◆ EXERCISE TEXT ◆
- Opening Delimiter -

[Mlir-commits] [mlir] 8dd0d95 - [mlir][nvgpu] Add `nvgpu.tma.async.store` (#77811)
llvmlistbot at llvm.org
llvmlistbot at llvm.org
Mon Jan 15 02:44:55 PST 2024
Author: Guray Ozen
Date: 2024-01-15T11:44:51+01:00
New Revision: 8dd0d95c7c022c05aa5ab519bab6b537714cd0e9
URL: https://github.com/llvm/llvm-project/commit/8dd0d95c7c022c05aa5ab519bab6b537714cd0e9
DIFF: https://github.com/llvm/llvm-project/commit/8dd0d95c7c022c05aa5ab519bab6b537714cd0e9.diff
LOG: [mlir][nvgpu] Add `nvgpu.tma.async.store` (#77811)
PR adds `nvgpu.tma.async.store` Op for asynchronous stores using the
Tensor Memory Access (TMA) unit.
It also implements Op lowering to NVVM dialect. The Op currently
performs asynchronous stores of a tile memory region from shared to
global memory for a single CTA.

- Closing Delimiter -

◆ PROBLEM 1 ◆
Reproduce the records verbatim, starting with the line containing "Elba Beatriz Pirola" and continuing through the final line of the records. Leave the pictures out.

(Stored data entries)
- Opening Delimiter -

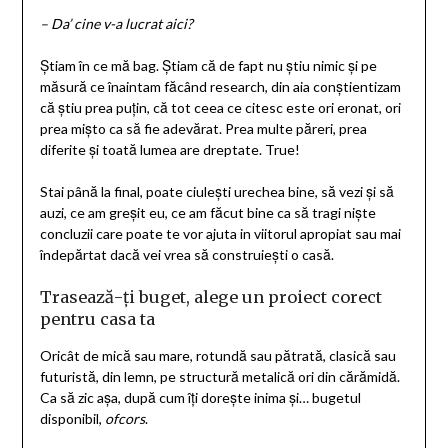
– Da’ cine v-a lucrat aici?
Știam în ce mă bag. Știam că de fapt nu știu nimic și pe
măsură ce înaintam făcând research, din aia conștientizam
că știu prea puțin, că tot ceea ce citesc este ori eronat, ori
prea mișto ca să fie adevărat. Prea multe păreri, prea
diferite și toată lumea are dreptate. True!
Stai până la final, poate ciulești urechea bine, să vezi și să
auzi, ce am greșit eu, ce am făcut bine ca să tragi niște
concluzii care poate te vor ajuta in viitorul apropiat sau mai
îndepărtat dacă vei vrea să construiești o casă.
Trasează-ți buget, alege un proiect corect
pentru casa ta
Oricât de mică sau mare, rotundă sau pătrată, clasică sau
futuristă, din lemn, pe structură metalică ori din cărămidă.
Ca să zic așa, după cum îți dorește inima și… bugetul
disponibil,
ofcors
.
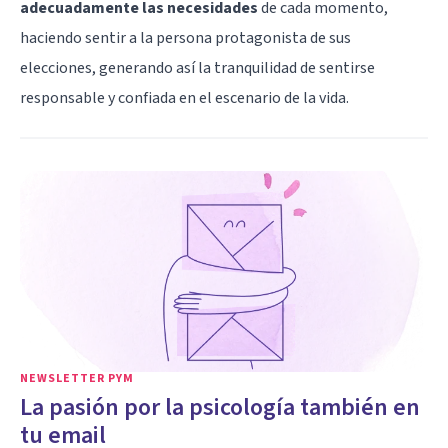
adecuadamente las necesidades
de cada momento,
haciendo sentir a la persona protagonista de sus
elecciones, generando así la tranquilidad de sentirse
responsable y confiada en el escenario de la vida.
NEWSLETTER PYM
La pasión por la psicología también en
tu email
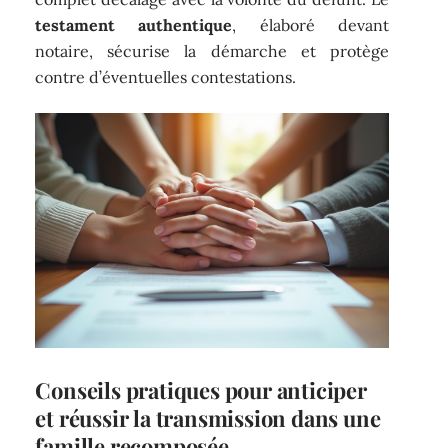
testament authentique
, élaboré devant
notaire, sécurise la démarche et protège
contre d’éventuelles contestations.
Conseils pratiques pour anticiper
et réussir la transmission dans une
famille recomposée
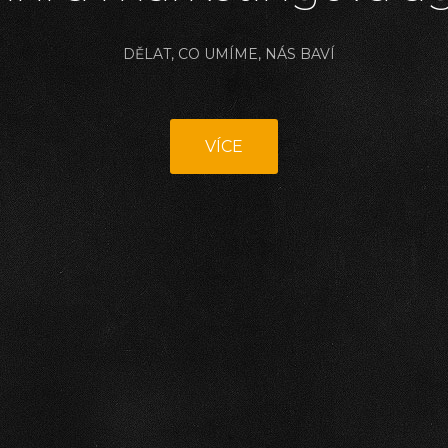
DĚLAT, CO UMÍME, NÁS BAVÍ
VÍCE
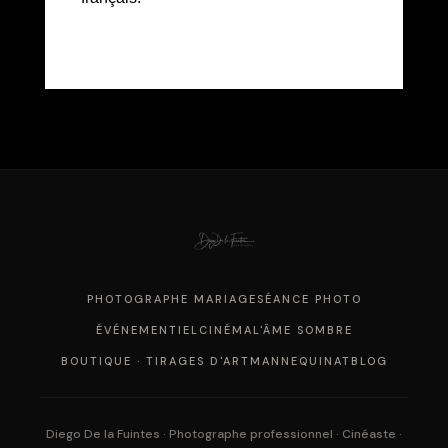
PHOTOGRAPHE MARIAGE
SÉANCE PHOTO
ÉVÉNEMENTIEL
CINÉMA
L'ÂME SOMBRE
BOUTIQUE · TIRAGES D'ART
MANNEQUINAT
BLOG
Diego De la Fuintes · Photographe professionnel · Cinéaste ·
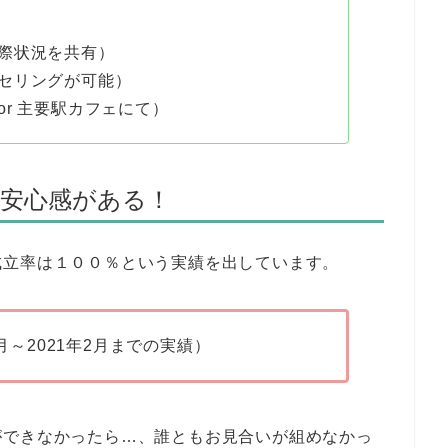
際状況を共有）
セリングが可能）
r 主要駅カフェにて）
で安心感がある！
成立率は１００％という実績を出しています。
月～2021年2月までの実績）
ができなかったら…、誰ともお見合いが組めなかっ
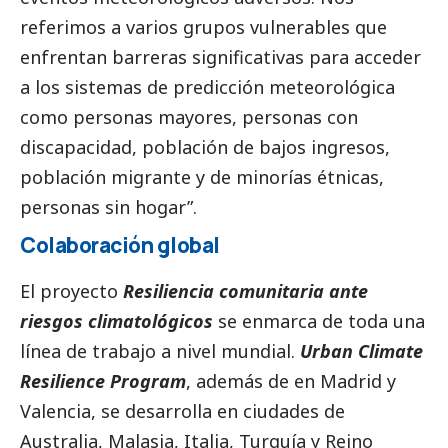
referimos a varios grupos vulnerables que
enfrentan barreras significativas para acceder
a los sistemas de predicción meteorológica
como personas mayores, personas con
discapacidad, población de bajos ingresos,
población migrante y de minorías étnicas,
personas sin hogar”.
Colaboración global
El proyecto
Resiliencia comunitaria ante
riesgos climatológicos
se enmarca de toda una
línea de trabajo a nivel mundial.
Urban Climate
Resilience Program
, además de en Madrid y
Valencia, se desarrolla en ciudades de
Australia, Malasia, Italia, Turquía y Reino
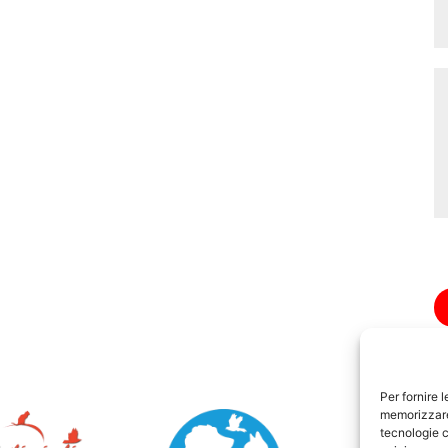
Per fornire 
memorizzare 
tecnologie c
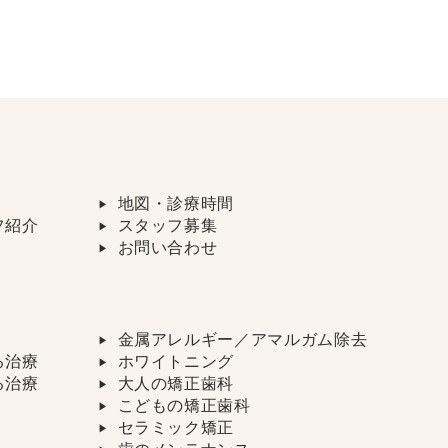
地図・診療時間
フ紹介
スタッフ募集
お問い合わせ
金属アレルギー／アマルガム除去
る治療
ホワイトニング
る治療
大人の矯正歯科
こどもの矯正歯科
セラミック矯正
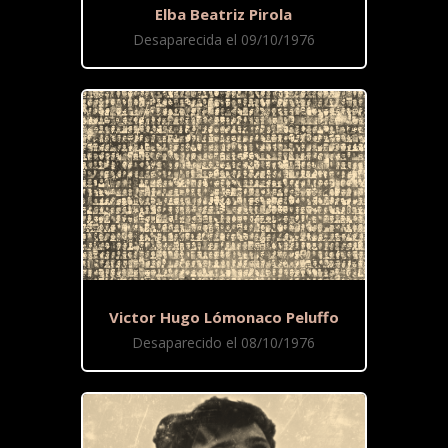
Elba Beatriz Pirola
Desaparecida el 09/10/1976
Victor Hugo Lómonaco Peluffo
Desaparecido el 08/10/1976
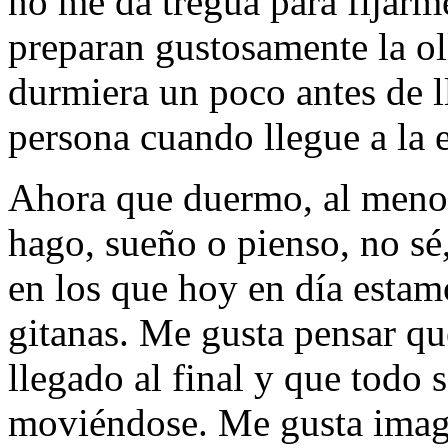
no me da tregua para fijarme
preparan gustosamente la ol
durmiera un poco antes de ll
persona cuando llegue a la e
Ahora que duermo, al menos
hago, sueño o pienso, no sé
en los que hoy en día estam
gitanas. Me gusta pensar q
llegado al final y que todo
moviéndose. Me gusta imag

- Closing Delimiter -

◆ PROBLEM 2 ◆
Condense the paragraph of the commit message that begins "PR adds `nvgpu.tma.async.store` Op" into a short bulleted list that keeps its main facts.

◆ TASK SOLUTION 1 ◆
Elba Beatriz Pirola
Desaparecida el 09/10/1976
Victor Hugo Lómonaco Peluffo
Desaparecido el 08/10/1976
no me da tregua para fijarme
preparan gustosamente la ol
durmiera un poco antes de ll
persona cuando llegue a la e
Ahora que duermo, al menos
hago, sueño o pienso, no sé
en los que hoy en día estam
gitanas. Me gusta pensar q
llegado al final y que todo
moviéndose. Me gusta imag

◆ TASK SOLUTION 2 ◆
- Adds the `nvgpu.tma.async.store` Op for asynchronous stores using the Tensor Memory Access (TMA) unit.
- Implements lowering of the Op to the NVVM dialect.
- The Op currently performs asynchronous stores of a tile memory region from shared to global memory for a single CTA.